Der Haushalt läuft immer noch nach Priorität, und warte mal auf ein paar freie Tage, wenn die Kleiderschränke neu sortiert werden müssen. Zeit für mich kann ich mir inzwischen auch gönnen, wenn wir alle zu Hause sind, weil die Kinder jetzt natürlich nicht mehr so an mir kleben wie früher.

Ich fand es immer schön zu wissen, dass ich den Kindern alles gebe, was sie brauchen, für mich war das ausreichend "Trost" dafür, dass ich eine Weile so gut wie gar keine Zeit für mich hatte.
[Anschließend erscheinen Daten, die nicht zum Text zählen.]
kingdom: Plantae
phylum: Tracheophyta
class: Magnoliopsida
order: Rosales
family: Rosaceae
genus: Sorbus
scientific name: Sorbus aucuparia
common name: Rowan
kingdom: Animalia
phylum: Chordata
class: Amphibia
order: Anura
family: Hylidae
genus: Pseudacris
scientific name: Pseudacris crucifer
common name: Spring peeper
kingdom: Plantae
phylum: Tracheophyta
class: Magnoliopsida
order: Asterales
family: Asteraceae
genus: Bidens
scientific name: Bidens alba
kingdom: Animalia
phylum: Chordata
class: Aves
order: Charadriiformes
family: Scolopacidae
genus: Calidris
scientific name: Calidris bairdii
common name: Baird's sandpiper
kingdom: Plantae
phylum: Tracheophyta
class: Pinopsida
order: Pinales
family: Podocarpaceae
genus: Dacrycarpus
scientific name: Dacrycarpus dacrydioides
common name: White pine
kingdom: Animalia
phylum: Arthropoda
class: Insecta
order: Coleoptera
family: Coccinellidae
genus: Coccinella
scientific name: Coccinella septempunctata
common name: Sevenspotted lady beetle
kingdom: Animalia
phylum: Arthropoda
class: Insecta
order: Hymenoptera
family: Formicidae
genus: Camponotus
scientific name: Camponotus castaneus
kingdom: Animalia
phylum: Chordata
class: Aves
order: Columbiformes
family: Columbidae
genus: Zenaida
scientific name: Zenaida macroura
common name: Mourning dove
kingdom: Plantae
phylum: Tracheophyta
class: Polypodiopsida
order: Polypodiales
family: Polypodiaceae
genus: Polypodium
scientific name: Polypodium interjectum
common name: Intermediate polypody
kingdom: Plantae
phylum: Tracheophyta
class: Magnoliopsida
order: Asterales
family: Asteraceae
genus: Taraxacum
Ich finds aber auch großartig mit der Familie und bin immer froh, wenn wir alle zusammen sind. Ich schlaf auch besser, wenn meine Mädchen zu Hause sind.

Nun ist aber jeder Mensch anders, und wenn Du mehr Zeit für Dich oder für Euch als Paar alleine brauchst, dann musst Du Dir das organisieren, indem Du andere mit einspannst. Dann fragst Du Familie oder Freunde, ob sie babysitten würden oder engagierst einen Babysitter.